No saguão, Beatriz sentiu o metal frio do terminal sob seus dedos. O enxame metálico dos drones de patrulha tateava as paredes em busca de uma assinatura analógica. Ela não esperou por uma ordem. Com um movimento preciso, arrancou o cabo de rede principal, um ato de vandalismo que selou seu destino. Ao destruir o terminal, Beatriz cortou o cordão umbilical que a mantinha conectada à sua vida de privilégios. Agora, ela era apenas um alvo. Ela correu para o corredor central, o som de seus passos ecoando como um desafio, atraindo a luz azul dos drones para longe do subsolo.
Enquanto isso, no Terminal Principal, Elias finalmente cruzou a barreira dos arquivos brutos. O que viu o paralisou: a caligrafia lógica de seu pai estava em cada linha de código do Feed. O trauma que ele jurou ter deixado enterrado em cinzas era a própria engrenagem que mantinha a cidade em transe. O sistema exigia uma chave de autenticação baseada nessa confissão pública. Se ele prosseguisse, o nome de seu pai seria exposto como o arquiteto da opressão. Se parasse, a verdade morreria com ele.
— Elias, sai daí! — a voz de Beatriz soou, agora mais fraca, acompanhada pelo som de disparos de contenção. — Eles estão fechando o cerco!
Beatriz, encurralada no hall, bloqueou as portas de acesso com a chave física da relíquia. As luzes piscaram em vermelho intenso enquanto as travas magnéticas disparavam.

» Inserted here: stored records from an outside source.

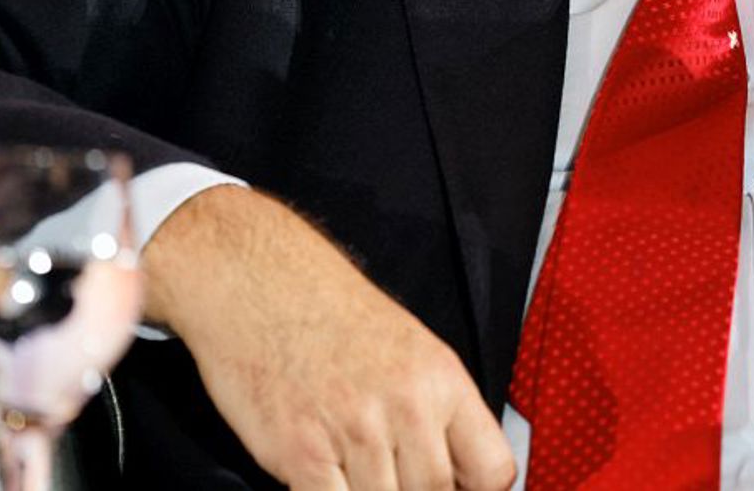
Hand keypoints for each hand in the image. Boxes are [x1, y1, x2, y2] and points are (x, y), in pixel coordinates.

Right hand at [141, 186, 516, 490]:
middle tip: (390, 477)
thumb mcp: (413, 349)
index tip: (455, 489)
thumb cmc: (332, 315)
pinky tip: (322, 480)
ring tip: (352, 472)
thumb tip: (455, 472)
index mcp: (443, 380)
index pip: (492, 470)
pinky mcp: (301, 451)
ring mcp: (355, 430)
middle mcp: (408, 405)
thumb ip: (438, 411)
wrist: (261, 284)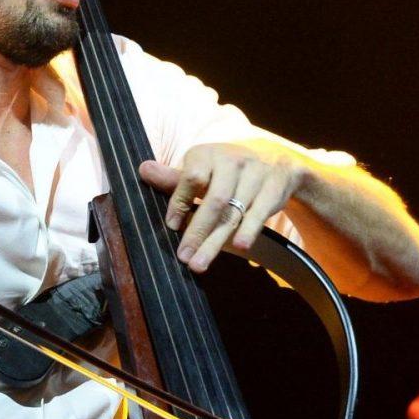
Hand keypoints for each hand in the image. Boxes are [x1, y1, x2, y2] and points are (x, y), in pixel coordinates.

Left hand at [137, 139, 310, 273]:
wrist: (275, 160)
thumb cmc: (225, 169)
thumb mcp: (201, 167)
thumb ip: (174, 177)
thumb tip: (143, 170)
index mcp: (208, 154)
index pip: (192, 178)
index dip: (180, 202)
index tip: (172, 226)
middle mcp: (233, 162)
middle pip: (215, 200)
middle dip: (198, 231)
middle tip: (183, 256)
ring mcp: (257, 174)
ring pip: (234, 213)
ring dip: (217, 241)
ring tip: (200, 263)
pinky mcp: (275, 188)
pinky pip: (260, 213)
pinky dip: (249, 230)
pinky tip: (239, 247)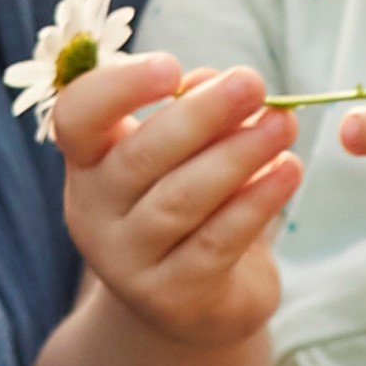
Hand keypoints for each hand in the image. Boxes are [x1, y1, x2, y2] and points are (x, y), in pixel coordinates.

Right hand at [50, 53, 294, 344]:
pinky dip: (256, 201)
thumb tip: (211, 80)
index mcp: (88, 161)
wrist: (190, 300)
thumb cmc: (185, 200)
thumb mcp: (182, 152)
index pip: (77, 117)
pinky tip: (289, 170)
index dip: (118, 88)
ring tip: (284, 124)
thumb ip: (190, 112)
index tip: (172, 65)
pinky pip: (216, 242)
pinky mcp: (171, 297)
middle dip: (201, 115)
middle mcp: (93, 211)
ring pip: (181, 200)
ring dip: (238, 155)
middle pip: (139, 158)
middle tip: (254, 83)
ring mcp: (127, 261)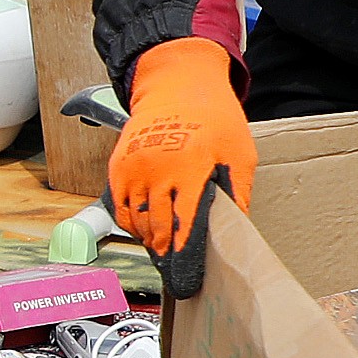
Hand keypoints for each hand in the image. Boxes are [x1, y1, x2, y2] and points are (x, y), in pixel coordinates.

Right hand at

Ela olhou para a câmera de vigilância, sabendo que Elias estava assistindo, e desativou o sinal de áudio. Ela não queria que ele ouvisse o que viria a seguir.
No subsolo, o contador de upload saltou para 90%. O sistema de controle começou a oscilar e as luzes da cidade piscaram em agonia, como uma rede elétrica em colapso. Elias sentiu a conexão se estabilizar. O upload foi concluído. O silêncio absoluto tomou conta do subsolo, mais aterrorizante que o ruído constante que o precedera. O Feed havia caído, mas, no escuro, Elias percebeu que a verdade exposta não era uma libertação, mas o início de um vazio que ele não sabia como habitar.